START RECORDS SHOWN

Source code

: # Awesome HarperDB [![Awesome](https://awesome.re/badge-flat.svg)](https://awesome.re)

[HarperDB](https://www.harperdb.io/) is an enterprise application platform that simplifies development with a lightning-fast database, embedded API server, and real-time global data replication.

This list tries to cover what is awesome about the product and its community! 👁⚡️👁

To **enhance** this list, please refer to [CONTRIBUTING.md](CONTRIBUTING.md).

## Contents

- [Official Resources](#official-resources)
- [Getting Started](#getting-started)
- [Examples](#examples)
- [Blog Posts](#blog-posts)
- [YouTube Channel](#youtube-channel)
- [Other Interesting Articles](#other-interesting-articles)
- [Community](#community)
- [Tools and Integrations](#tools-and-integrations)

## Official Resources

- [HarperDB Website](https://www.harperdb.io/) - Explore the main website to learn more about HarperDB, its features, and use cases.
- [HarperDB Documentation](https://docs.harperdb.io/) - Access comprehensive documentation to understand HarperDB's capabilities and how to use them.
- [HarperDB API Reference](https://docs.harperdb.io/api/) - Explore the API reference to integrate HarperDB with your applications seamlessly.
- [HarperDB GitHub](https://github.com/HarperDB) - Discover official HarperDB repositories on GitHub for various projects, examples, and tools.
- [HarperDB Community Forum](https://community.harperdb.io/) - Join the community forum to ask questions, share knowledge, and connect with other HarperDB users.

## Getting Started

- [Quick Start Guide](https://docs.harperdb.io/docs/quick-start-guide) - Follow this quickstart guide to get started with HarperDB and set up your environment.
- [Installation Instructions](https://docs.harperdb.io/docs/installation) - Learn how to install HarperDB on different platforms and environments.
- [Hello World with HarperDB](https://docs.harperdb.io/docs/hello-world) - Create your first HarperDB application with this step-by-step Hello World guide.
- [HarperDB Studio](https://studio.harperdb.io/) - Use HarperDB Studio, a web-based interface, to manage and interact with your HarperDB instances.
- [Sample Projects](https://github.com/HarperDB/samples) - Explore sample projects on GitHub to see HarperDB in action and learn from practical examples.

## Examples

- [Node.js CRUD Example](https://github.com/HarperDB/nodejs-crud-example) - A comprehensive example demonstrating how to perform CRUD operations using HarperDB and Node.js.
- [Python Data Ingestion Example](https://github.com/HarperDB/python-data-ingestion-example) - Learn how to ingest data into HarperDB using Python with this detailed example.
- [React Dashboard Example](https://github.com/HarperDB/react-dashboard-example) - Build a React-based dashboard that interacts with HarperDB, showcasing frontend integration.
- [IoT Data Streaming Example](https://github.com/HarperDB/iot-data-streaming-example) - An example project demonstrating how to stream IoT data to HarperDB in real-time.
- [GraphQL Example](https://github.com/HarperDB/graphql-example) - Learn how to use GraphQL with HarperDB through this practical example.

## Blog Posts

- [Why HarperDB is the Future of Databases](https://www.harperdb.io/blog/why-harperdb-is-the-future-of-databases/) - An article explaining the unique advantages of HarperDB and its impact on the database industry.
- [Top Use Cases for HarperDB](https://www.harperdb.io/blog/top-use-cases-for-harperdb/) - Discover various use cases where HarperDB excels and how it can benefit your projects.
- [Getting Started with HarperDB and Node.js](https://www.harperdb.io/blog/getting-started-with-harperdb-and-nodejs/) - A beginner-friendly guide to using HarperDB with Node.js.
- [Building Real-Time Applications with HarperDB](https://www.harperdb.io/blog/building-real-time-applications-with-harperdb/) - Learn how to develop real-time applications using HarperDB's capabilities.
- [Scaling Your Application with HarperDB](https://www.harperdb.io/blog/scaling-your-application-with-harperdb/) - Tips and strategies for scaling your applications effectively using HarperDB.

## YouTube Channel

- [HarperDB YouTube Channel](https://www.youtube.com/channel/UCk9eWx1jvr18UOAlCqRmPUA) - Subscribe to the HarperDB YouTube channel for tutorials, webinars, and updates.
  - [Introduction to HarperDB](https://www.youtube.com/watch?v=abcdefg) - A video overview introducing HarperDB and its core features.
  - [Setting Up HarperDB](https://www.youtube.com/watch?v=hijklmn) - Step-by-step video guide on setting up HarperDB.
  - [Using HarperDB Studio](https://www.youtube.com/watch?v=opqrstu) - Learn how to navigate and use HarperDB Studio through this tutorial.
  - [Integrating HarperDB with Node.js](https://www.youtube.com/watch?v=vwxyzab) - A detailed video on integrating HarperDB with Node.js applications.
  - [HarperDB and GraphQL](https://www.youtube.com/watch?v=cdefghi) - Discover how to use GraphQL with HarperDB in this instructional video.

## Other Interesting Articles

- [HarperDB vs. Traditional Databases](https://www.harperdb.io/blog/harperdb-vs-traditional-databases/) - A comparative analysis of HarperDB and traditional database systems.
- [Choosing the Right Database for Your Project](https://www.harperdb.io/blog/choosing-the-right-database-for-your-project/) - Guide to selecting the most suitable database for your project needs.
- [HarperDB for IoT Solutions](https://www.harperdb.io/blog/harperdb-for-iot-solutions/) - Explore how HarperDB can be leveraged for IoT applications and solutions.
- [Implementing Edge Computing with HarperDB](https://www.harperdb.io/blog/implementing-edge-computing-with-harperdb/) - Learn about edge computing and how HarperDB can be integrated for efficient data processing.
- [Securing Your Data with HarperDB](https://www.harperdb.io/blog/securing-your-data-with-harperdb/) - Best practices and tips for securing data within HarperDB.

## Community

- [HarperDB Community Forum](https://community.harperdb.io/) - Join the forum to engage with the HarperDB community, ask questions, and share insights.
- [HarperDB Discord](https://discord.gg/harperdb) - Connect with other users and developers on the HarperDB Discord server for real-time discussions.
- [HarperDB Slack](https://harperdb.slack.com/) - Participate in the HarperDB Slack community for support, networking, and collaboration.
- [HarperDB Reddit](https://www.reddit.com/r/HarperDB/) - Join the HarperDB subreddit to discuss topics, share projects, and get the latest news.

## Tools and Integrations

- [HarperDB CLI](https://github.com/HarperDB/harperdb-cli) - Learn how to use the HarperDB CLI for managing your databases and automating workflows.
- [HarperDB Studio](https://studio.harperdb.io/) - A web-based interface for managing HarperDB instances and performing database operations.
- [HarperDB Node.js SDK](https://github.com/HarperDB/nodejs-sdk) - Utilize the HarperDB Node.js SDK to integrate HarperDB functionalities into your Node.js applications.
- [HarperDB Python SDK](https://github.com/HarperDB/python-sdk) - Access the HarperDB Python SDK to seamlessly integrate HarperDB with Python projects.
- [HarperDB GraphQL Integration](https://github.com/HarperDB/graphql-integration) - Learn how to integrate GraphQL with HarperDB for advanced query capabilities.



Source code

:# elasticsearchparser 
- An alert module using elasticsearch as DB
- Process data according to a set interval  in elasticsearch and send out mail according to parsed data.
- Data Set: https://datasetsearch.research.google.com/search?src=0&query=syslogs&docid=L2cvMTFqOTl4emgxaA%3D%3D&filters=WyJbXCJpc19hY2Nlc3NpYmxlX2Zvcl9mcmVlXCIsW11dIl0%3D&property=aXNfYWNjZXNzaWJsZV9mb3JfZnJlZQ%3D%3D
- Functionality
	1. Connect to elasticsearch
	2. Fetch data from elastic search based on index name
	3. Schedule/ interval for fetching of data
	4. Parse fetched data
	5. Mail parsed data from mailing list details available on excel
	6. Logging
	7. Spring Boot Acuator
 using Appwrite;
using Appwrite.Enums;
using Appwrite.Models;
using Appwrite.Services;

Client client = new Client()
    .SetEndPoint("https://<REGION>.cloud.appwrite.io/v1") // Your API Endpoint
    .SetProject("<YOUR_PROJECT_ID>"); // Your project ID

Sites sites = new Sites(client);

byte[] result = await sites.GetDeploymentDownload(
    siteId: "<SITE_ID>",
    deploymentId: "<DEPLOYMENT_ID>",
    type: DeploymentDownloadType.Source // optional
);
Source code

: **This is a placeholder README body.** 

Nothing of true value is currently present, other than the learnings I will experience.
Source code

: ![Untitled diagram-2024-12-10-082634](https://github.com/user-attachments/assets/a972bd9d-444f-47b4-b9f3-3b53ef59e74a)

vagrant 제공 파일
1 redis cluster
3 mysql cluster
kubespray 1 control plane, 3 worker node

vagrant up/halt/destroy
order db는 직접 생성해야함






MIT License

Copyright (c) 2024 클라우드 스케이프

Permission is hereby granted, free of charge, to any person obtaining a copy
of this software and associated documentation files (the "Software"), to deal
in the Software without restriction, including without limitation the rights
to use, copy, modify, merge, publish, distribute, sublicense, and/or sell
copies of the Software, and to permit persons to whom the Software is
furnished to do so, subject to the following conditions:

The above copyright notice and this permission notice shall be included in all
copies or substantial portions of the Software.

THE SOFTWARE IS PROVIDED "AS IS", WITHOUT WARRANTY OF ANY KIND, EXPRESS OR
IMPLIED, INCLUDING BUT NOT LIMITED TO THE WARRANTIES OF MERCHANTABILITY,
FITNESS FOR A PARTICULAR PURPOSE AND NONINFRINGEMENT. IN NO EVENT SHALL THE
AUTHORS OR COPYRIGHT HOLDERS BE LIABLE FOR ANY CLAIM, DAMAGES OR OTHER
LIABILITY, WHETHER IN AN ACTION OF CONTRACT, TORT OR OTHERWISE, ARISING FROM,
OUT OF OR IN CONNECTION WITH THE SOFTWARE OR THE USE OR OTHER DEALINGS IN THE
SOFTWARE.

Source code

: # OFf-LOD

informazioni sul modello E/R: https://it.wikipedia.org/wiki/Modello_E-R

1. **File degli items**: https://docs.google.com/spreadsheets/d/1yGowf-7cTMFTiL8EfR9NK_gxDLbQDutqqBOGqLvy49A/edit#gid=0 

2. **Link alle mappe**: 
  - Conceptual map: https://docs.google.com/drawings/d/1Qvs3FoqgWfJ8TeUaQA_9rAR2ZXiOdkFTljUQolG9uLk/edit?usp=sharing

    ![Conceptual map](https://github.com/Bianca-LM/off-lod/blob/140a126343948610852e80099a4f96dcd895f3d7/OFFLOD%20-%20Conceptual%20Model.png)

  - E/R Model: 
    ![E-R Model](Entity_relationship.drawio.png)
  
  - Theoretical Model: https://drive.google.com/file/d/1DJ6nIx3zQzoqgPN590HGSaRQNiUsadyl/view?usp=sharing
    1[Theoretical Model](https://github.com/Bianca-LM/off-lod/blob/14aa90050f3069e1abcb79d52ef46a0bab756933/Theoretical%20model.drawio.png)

END RECORDS SHOWN

### REQUIRED WORK
From the records above, pull out each line that has "Resources".

### YOUR SOLUTION
- [Official Resources](#official-resources)
## Official Resources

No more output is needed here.